It’s no secret that the fashion industry is exclusive. From prices which alienate most of the population (let’s not even get into haute couture) to its notoriously tough shell to crack and get into, fashion thrives on exclusivity and its existing conventions mostly serve to perpetuate this. There are, of course, important organisations and schemes which aim to redress this and begin the process of democratising fashion – take the IoDF’s work landscaping fashion in the metaverse for one – but in general terms, it operates firmly within its hard-to-shift borders.
The pinnacle of this sentiment is fashion week. With its depiction in pop culture not being too dissimilar from its actuality, fashion week sees the same crowd of press, buyers and celebrities descend on a city to attend shows, events and parties that are all-but impossible to get into if you’re not on The List. Gone are the riotous days of breaking into shows, as was the case for many early McQueen shows, too – fashion shows have also largely become blag-free zones.
That’s not to say there aren’t exceptions: Rick Owens draws a crowd of young people who set up on top of bus stops and line the streets outside the Palais de Tokyo to catch a glimpse of the catwalk each season, and the most dedicated often find out show locations even before attendees thanks to some serious internet detection skills. Also, the occurrence of a livestream has undoubtedly opened up fashion to vast new audiences, who can watch the show unfold in 4K from anywhere with an internet connection, at the same time as the chosen few in the actual venue.

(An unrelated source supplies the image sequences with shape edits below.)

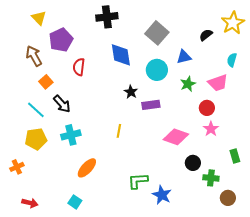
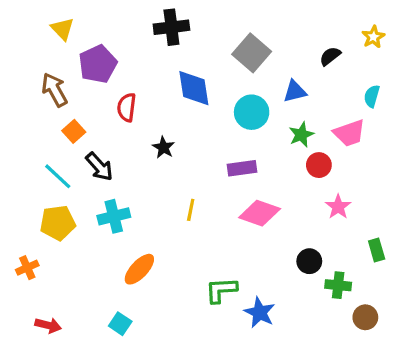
yellow star: (233, 23) -> (373, 37), size x0.6
black star: (131, 92) -> (163, 147), moved
red circle: (207, 108) -> (319, 165), moved
pink diamond: (176, 137) -> (260, 213), moved

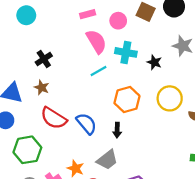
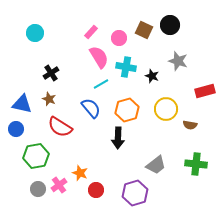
pink rectangle: (88, 14) -> (91, 32), turned -32
blue semicircle: (86, 124) -> (91, 108), moved
black arrow: (117, 130) -> (118, 138), size x1.5
gray trapezoid: (107, 160) -> (156, 165), moved

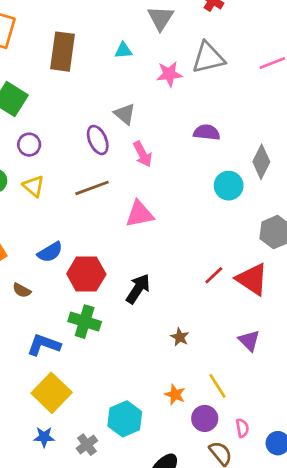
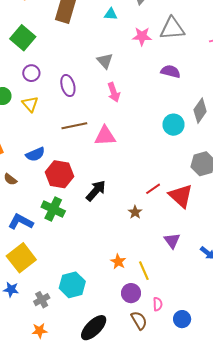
purple semicircle: (207, 132) -> (171, 71), moved
purple ellipse: (98, 140) -> (68, 86), moved
brown line: (92, 188) -> (74, 126), moved
brown star: (180, 337) -> (135, 212), moved
orange star: (175, 395) -> (118, 262), moved

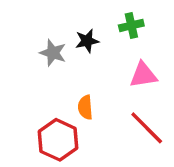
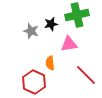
green cross: (131, 25) -> (77, 15), size x1.6
pink triangle: (143, 75) -> (69, 44), moved

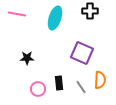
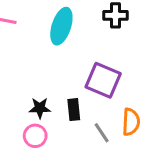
black star: (27, 58) -> (40, 108), moved
black rectangle: (59, 83) -> (74, 110), moved

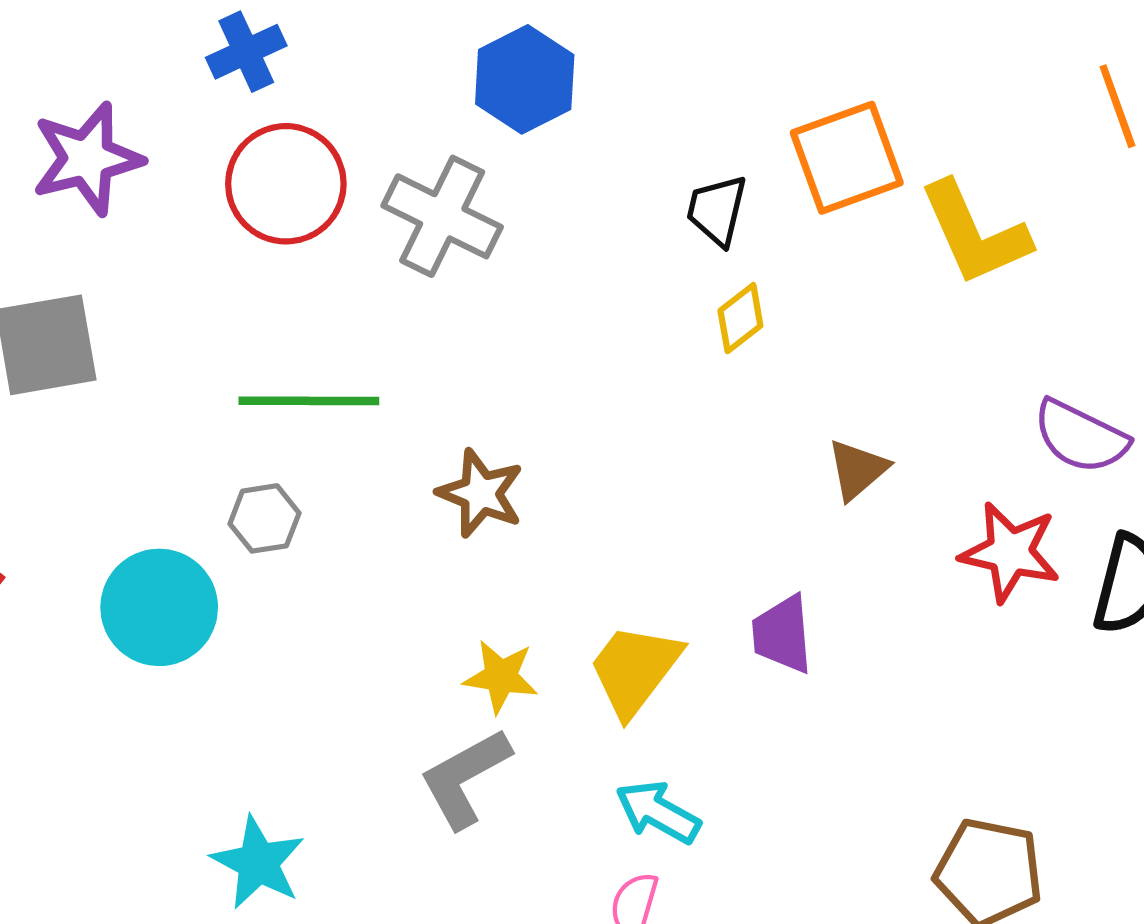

However, in the last year, we’ve seen some brands shift towards an alternative, giving fashion back to the people by opening their shows to the public. Marine Serre did this last season, announcing that a ‘huge portion’ of the show’s attendees would be made up of the public, who could apply for tickets on a first-come first-serve basis. “It is crucial for me to experiment with the boundaries of a fashion show,” Serre said in the press release. “The priority is to find a way to connect with the audience and our community.”
Similarly, as one of the hottest brands of this year, Diesel announced that it will be opening its SS23 show to the public, if you’re quick enough to register. The move is part of Diesel’s ongoing commitment to inclusivity, explained the brand, as it looks to bring fashion to a “more democratic and larger audience”. And to be honest, it makes a lot of sense. By inviting the public, brands are guaranteed a wealth of social media coverage, which when you have apps like TikTok which don’t rely on follower counts for things to go viral, means you reach a whole load of new people. What’s more, the brand will (most likely) go up in esteem in public perception, as one which cares about its customer base and wants to promote inclusivity.
Although both Diesel and Marine Serre’s public shows are happening within months of each other, they are by no means the first to do it. Samuel Ross opened his A-COLD-WALL* show up to the public in 2019 to welcome young people into the spaces of fashion, in line with his ongoing personal and professional ethos of creating with the community in mind. Virgil put the place and time of his first Louis Vuitton collection on Instagram for “the kids to come”, as well as inviting thousands of arts students personally.
Disrupting the, at times, stuffy conventions of fashion shows is no new feat, but with more and more brands waking up to the multifaceted benefits of inviting the public to their shows in terms of marketing, reputation and perception, we’d be surprised if Diesel were the last to use this tactic in the coming seasons.